Ou seja, saímos da ditadura militar para a instabilidade econômica e atravessamos o roubo governamental. Eram jornalistas da Globo na época a Lilian Witte Fibe e o Joelmir Betting. As caras deles lendo o Diário Oficial e tentando entender o que estava acontecendo era hilariante, mas ao mesmo tempo deseperadora.
Collor durou dois anos na presidência e, depois da reforma na casa da Dinda, executada com sobras de campanha, delação de seu irmão Pedro e outras confusões, acabou apeado do poder. Também é marcante a cara dele e da Rosane Collor deixando o Palácio do Planalto pela porta dos fundos. Teve os direitos políticos suspensos e foi para Miami num autoexílio. Era rico e por isso nada afetou sua vida econômica e moral. Hoje é senador da república pelo Alagoas.
Com a renúncia de Collor, assumiu Itamar Franco, o vice e um pouco de paz econômica se avizinhava. Um plano, o Real, foi elaborado pela equipe econômica e depois de quase 10 anos de loucura inflacionária, entramos numa fase mais calma. Pelo que me lembro, para a classe média, foi um tempo de bonança. Os pobres permaneceram se ferrando como sempre, porque o andar de cima do poder jamais pensou neles, não havia política pública para atender as pessoas que morriam de fome no Brasil. E é necessário lembrar sempre que em 2002, cinco crianças morriam de fome no Nordeste do Brasil por dia! Do Brasil! Por dia!

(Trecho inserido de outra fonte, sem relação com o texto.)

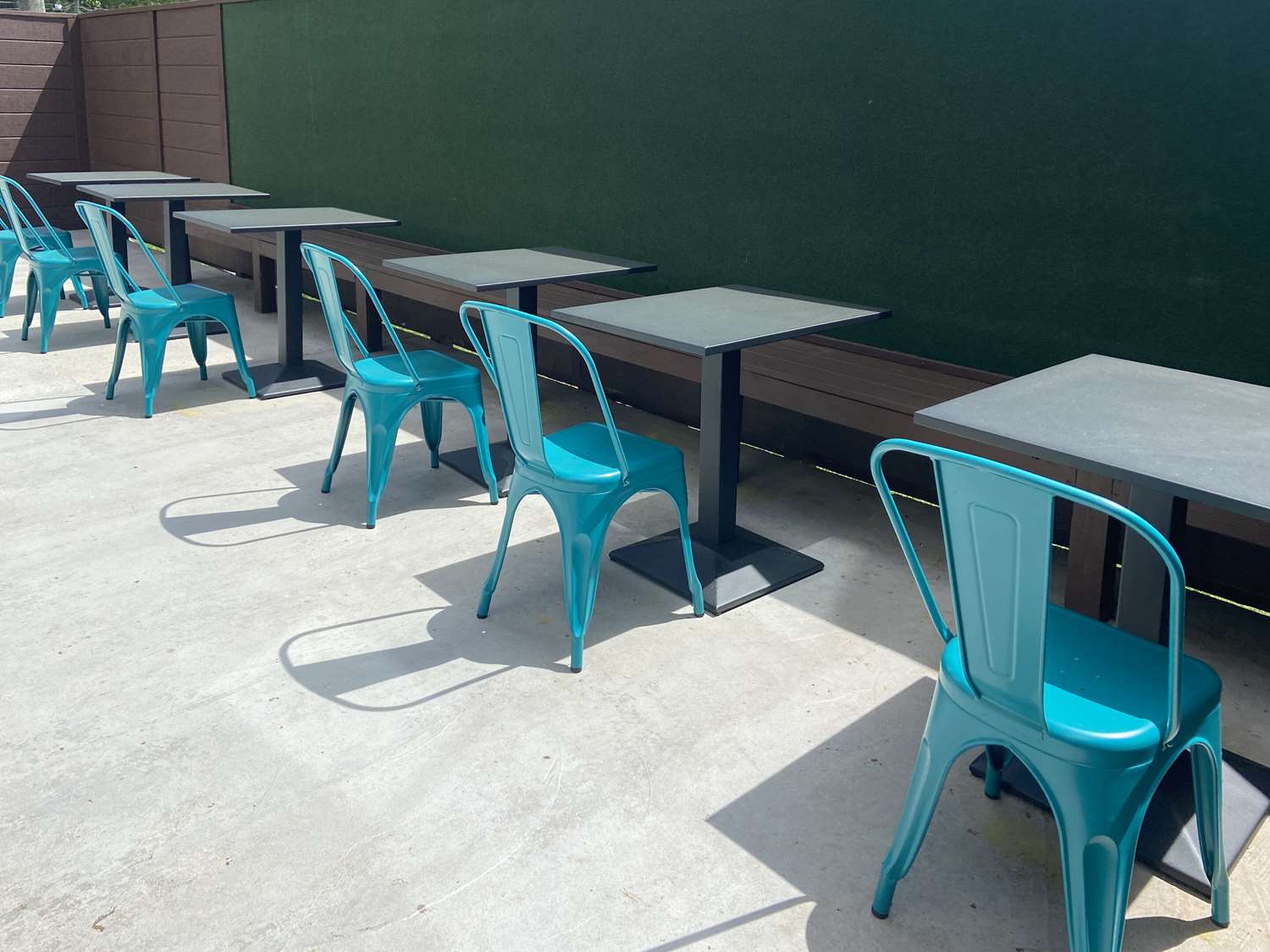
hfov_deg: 67.3
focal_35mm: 26
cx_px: 635
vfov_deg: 53.1
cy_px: 476
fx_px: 954
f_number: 1.8
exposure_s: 1/3401
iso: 32
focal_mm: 4.25
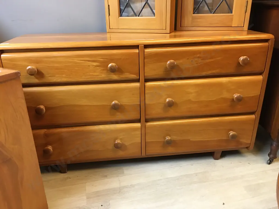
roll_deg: +1.4
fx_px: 234
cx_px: 140
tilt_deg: -21.5
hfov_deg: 61.7
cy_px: 104
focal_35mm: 29
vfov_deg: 48.2
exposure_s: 1/10
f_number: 2.2
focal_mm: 4.15
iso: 80
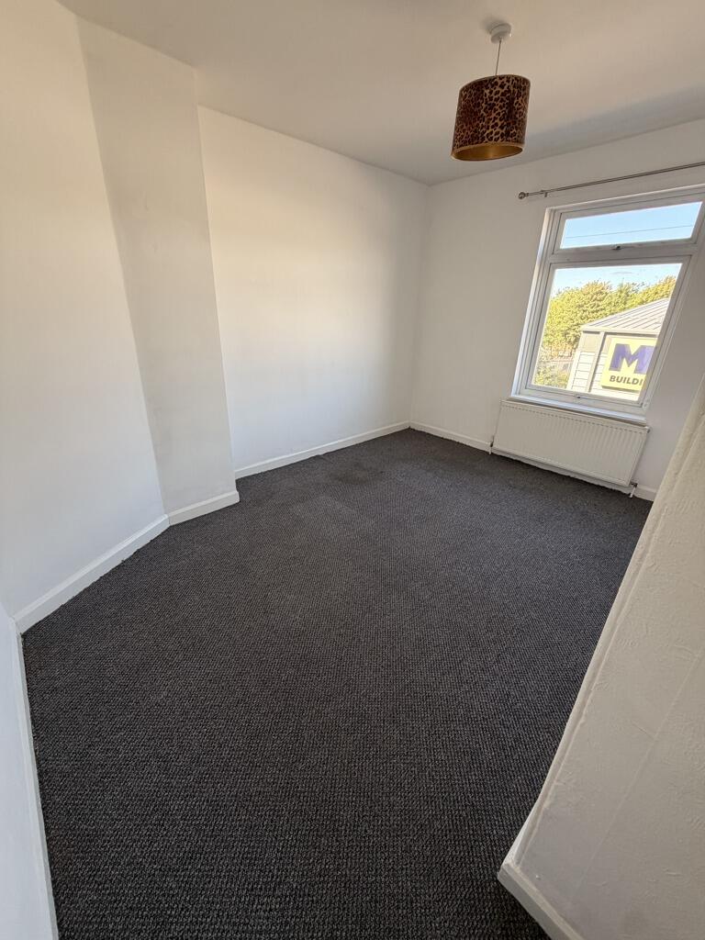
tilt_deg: -23.3
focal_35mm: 14
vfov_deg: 102.1
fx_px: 380
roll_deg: -1.5
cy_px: 470
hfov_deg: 85.7
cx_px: 352
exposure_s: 1/121
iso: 160
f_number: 2.2
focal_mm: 2.22
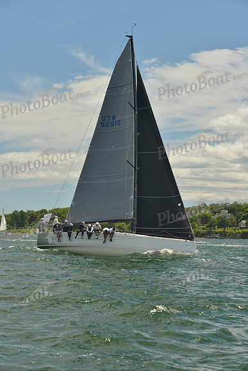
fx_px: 981
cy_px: 186
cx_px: 124
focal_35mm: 95
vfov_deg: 21.5
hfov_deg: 14.4
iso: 400
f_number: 6.3
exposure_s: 1/800
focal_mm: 95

Aí o Lula finalmente conseguiu vencer uma eleição. Foi, na minha modesta opinião, o melhor presidente deste País. Dos tempos em que estou vivo, não tenho dúvida disso. O período dele teve defeitos graves, mas qual não tem? De toda sorte, a economia mais estabilizada por conta das bases plantadas pelo plano real facilitava o avanço de políticas sociais mais agressivas. O Brasil saiu do mapa da fome, o salário mínimo de fato ganhou mais poder aquisitivo e o velho sapo barbudo saiu do governo com 85% de aprovação.

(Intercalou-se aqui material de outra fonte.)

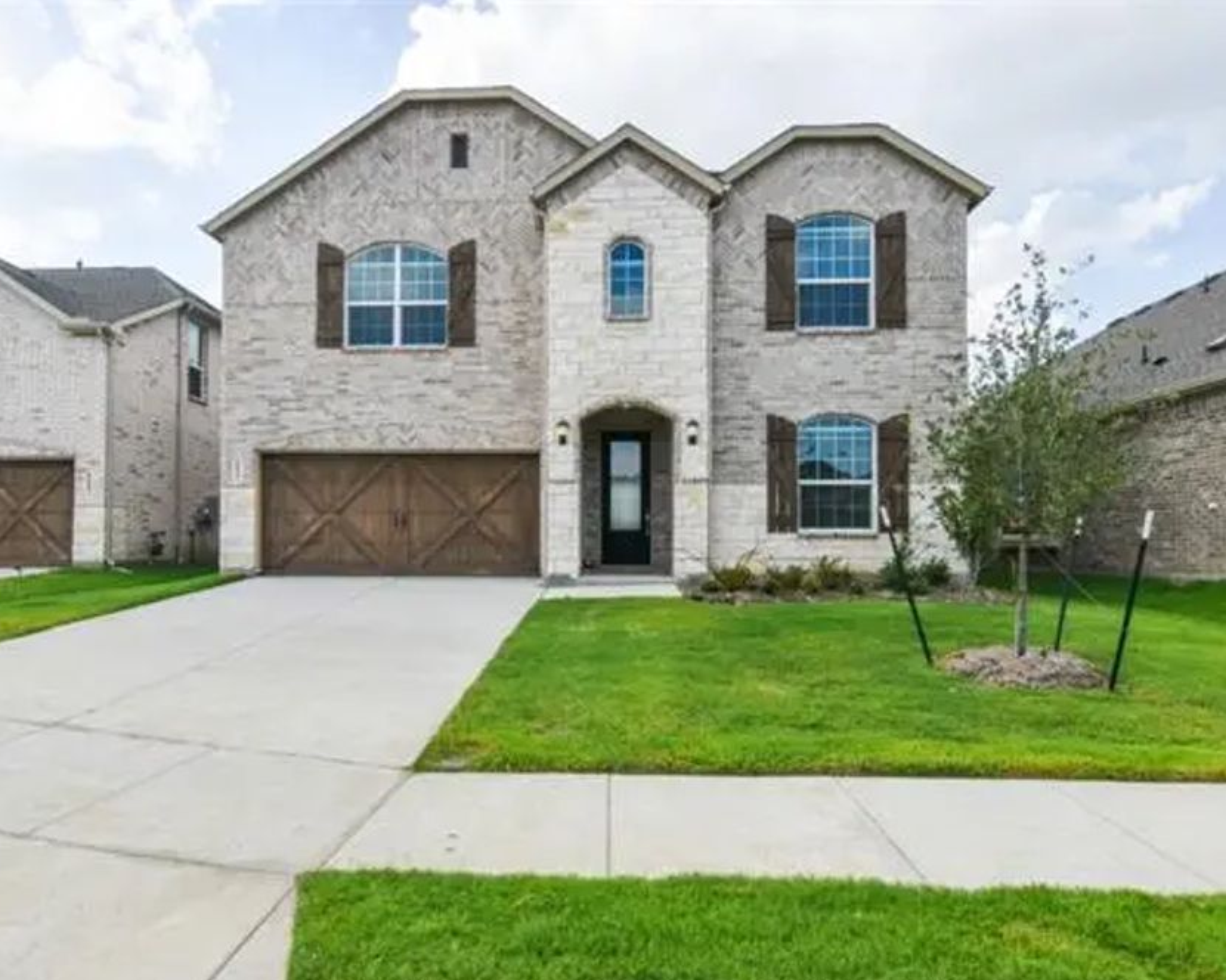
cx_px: 567
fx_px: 819
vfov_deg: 61.8
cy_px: 500
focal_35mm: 23
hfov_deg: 73.5
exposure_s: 1/250
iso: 400
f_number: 16
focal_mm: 13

Por conta desse índice de aprovação, o PT emplacou a Dilma como presidenta. A primeira mulher a governar o País. Com menos simpatia, menos traquejo e capital político inexistente, conseguiu atravessar o primeiro mandato, mas, ao contrariar a turba parlamentar e as ambições presidenciais do mineirinho e do mercado, foi apeada do poder por um golpe salafrário do vice presidente.
Chegamos então aos tempos atuais. Uma distopia. Um presidente que sempre pregou o ódio a todos os opositores, a eliminação das diferenças. Acho que o que nos trouxe a este estado de coisas foi o ódio da classe média brasileira pela ascensão social dos pobres. Há uma coisa coronelista e antirrepublicana na maioria dos brasileiros.
Acho por fim que tempos conturbados sempre houve. Vamos atravessar mais este. Espero que com mais brevidade.